Tra i neutralisti invece oltre ad alcuni liberali si schierarono gli anarchici, i repubblicani di sinistra, i socialisti e – questa volta in obbedienza al Papa – i cattolici. Fu tuttavia la sinistra ad essere maggiormente sconvolta, sotto il profilo politico, nella scelta tra intervento e neutralità.

Se il PSI prese posizione ufficiale per la neutralità («la guerra è un affare delle borghesie europee contraria agli interessi della classe operaia», questa la motivazione ideologica del socialismo italiano), la sinistra eretica, che aveva diverse convergenze all’interno del PSI con l’ala massimalista e che ad un tempo contestava dal di fuori il socialismo ufficiale accusandolo di imborghesimento, dopo un iniziale neutralismo in chiave antimilitarista, assunse una posizione interventista inseguendo il mito della guerra come rivoluzione sociale. Su questa strada sindacalisti rivoluzionari e socialisti massimalisti si ritrovarono ben presto a fianco di nazionalisti, futuristi e dannunziani.

- _Materiale fornito_
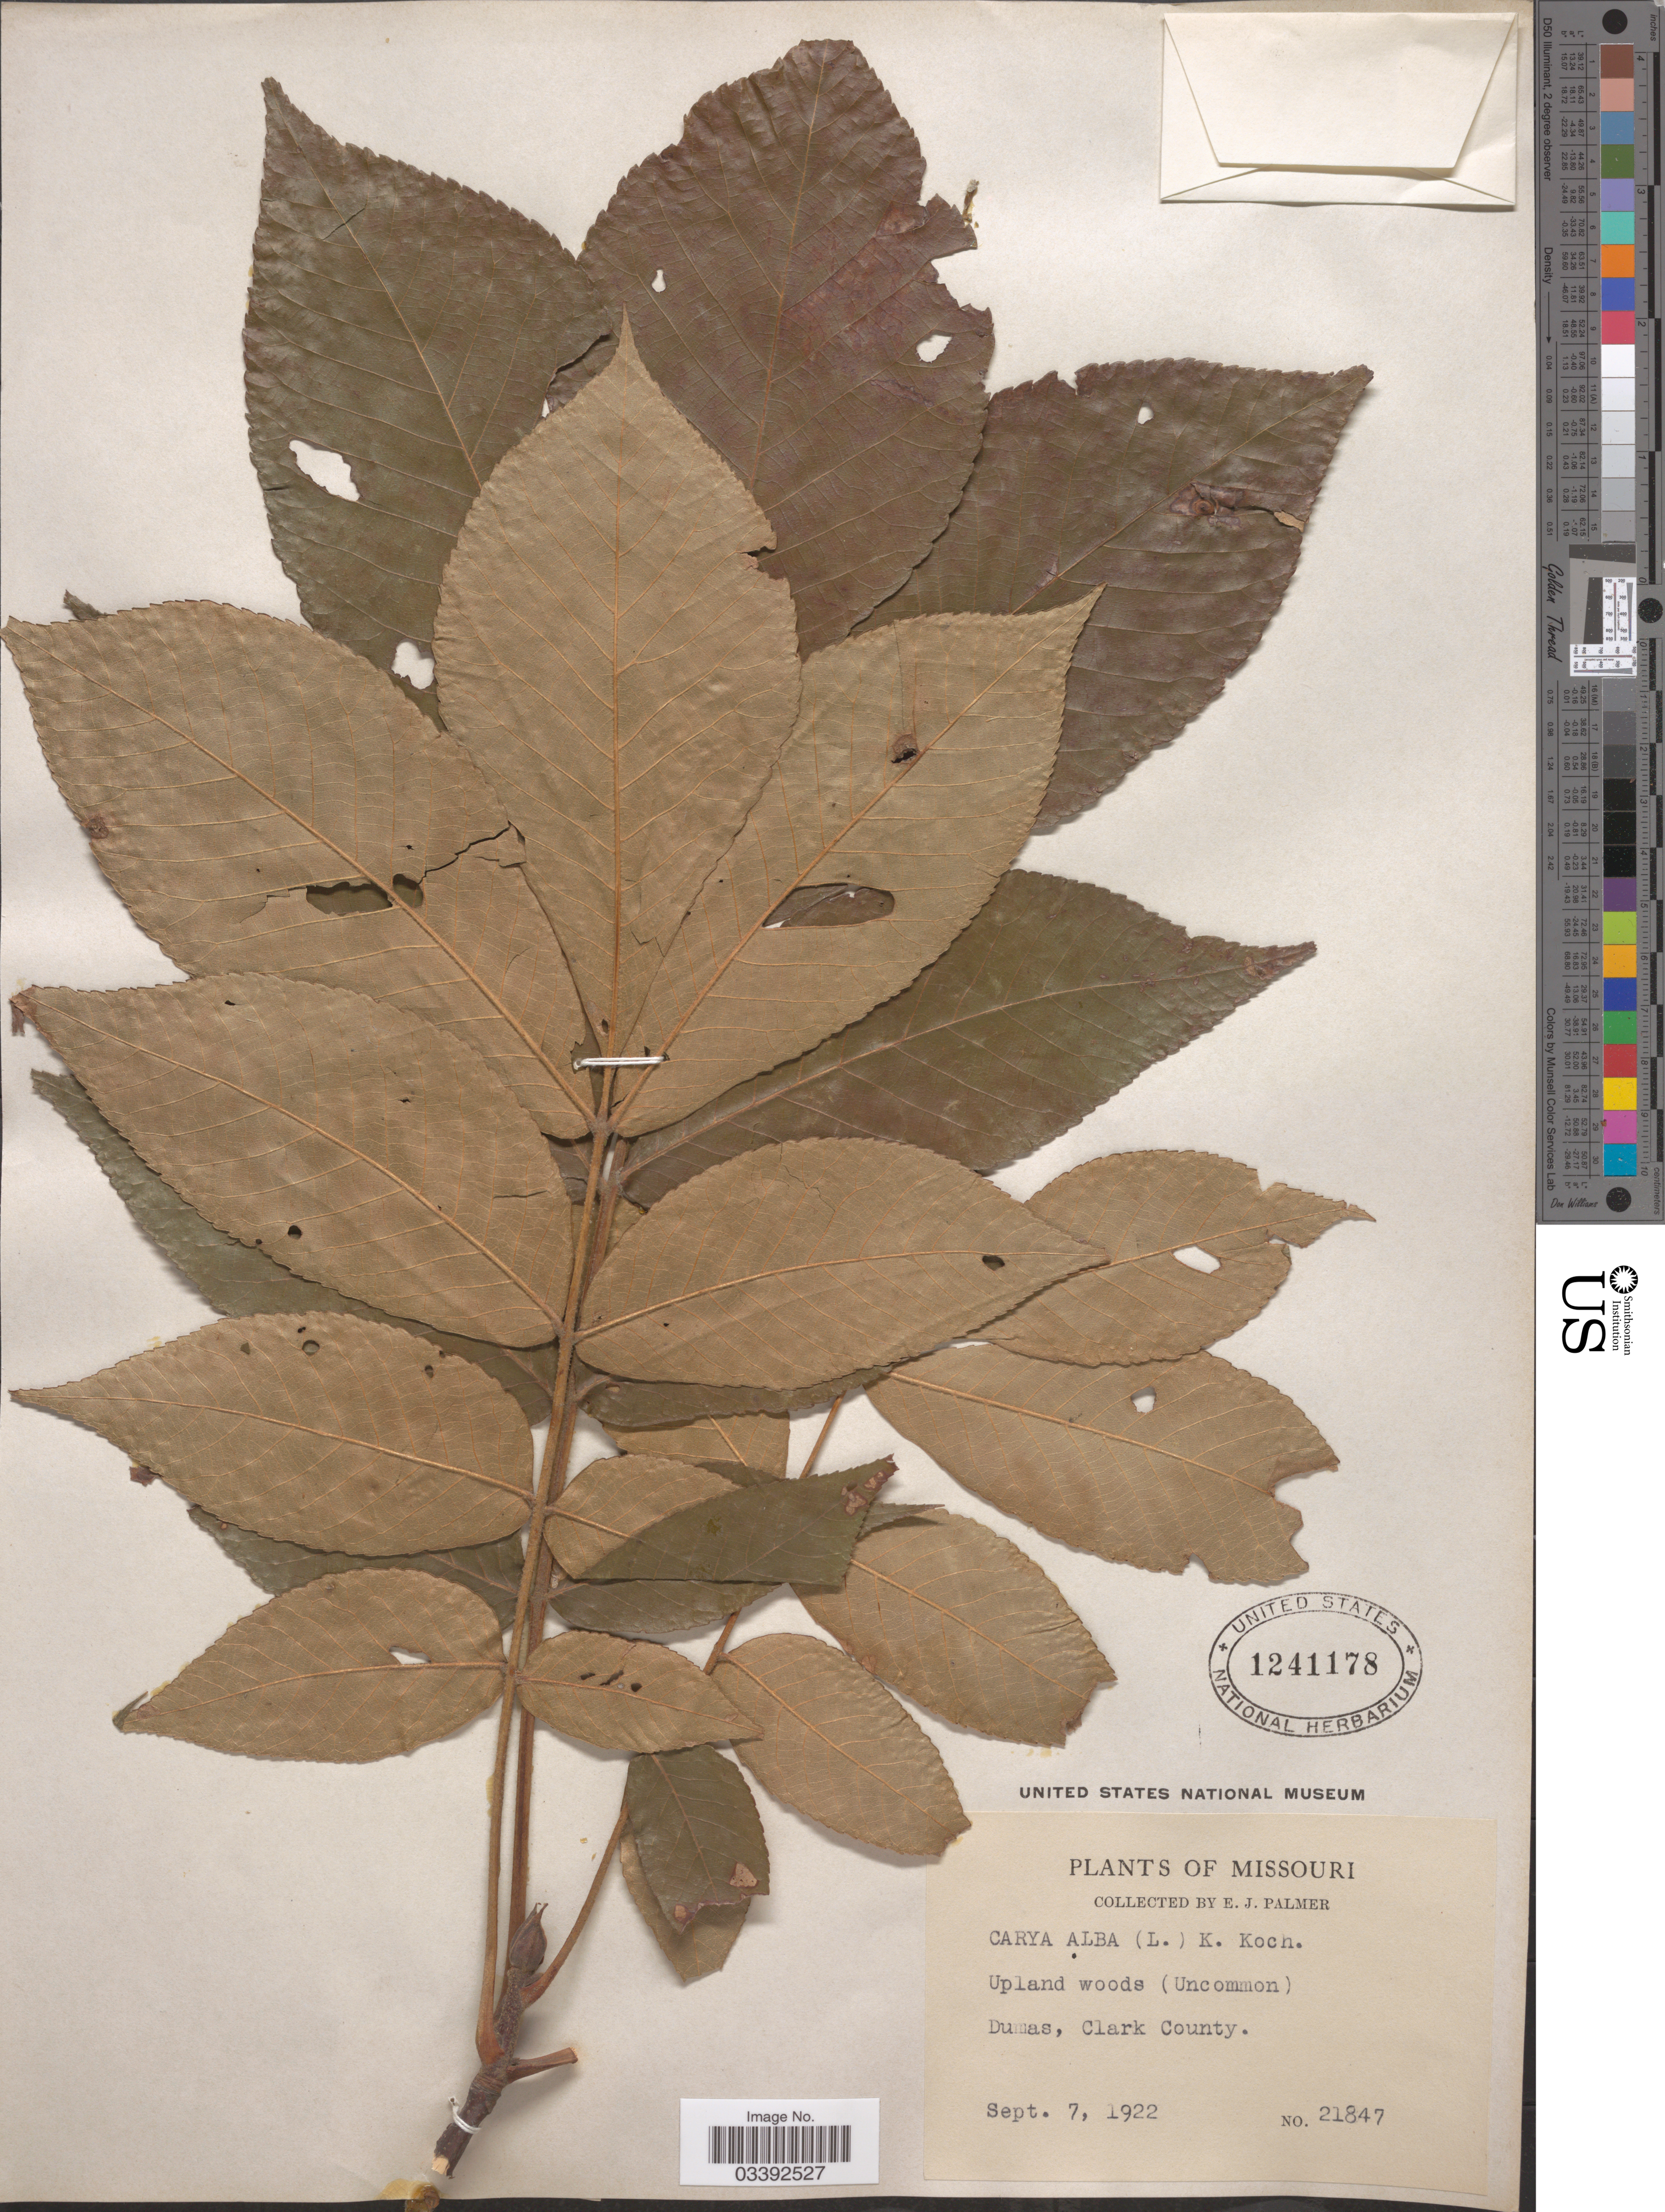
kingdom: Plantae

- _Descrizione del compito_
Trascrivi il brano sulla scelta tra neutralità e intervento, cominciando dalle parole "Se il PSI prese" e fermandoti dopo "futuristi e dannunziani.". L'elenco proviene da un'altra fonte.

- _Soluzione proposta_
Se il PSI prese posizione ufficiale per la neutralità («la guerra è un affare delle borghesie europee contraria agli interessi della classe operaia», questa la motivazione ideologica del socialismo italiano), la sinistra eretica, che aveva diverse convergenze all’interno del PSI con l’ala massimalista e che ad un tempo contestava dal di fuori il socialismo ufficiale accusandolo di imborghesimento, dopo un iniziale neutralismo in chiave antimilitarista, assunse una posizione interventista inseguendo il mito della guerra come rivoluzione sociale. Su questa strada sindacalisti rivoluzionari e socialisti massimalisti si ritrovarono ben presto a fianco di nazionalisti, futuristi e dannunziani.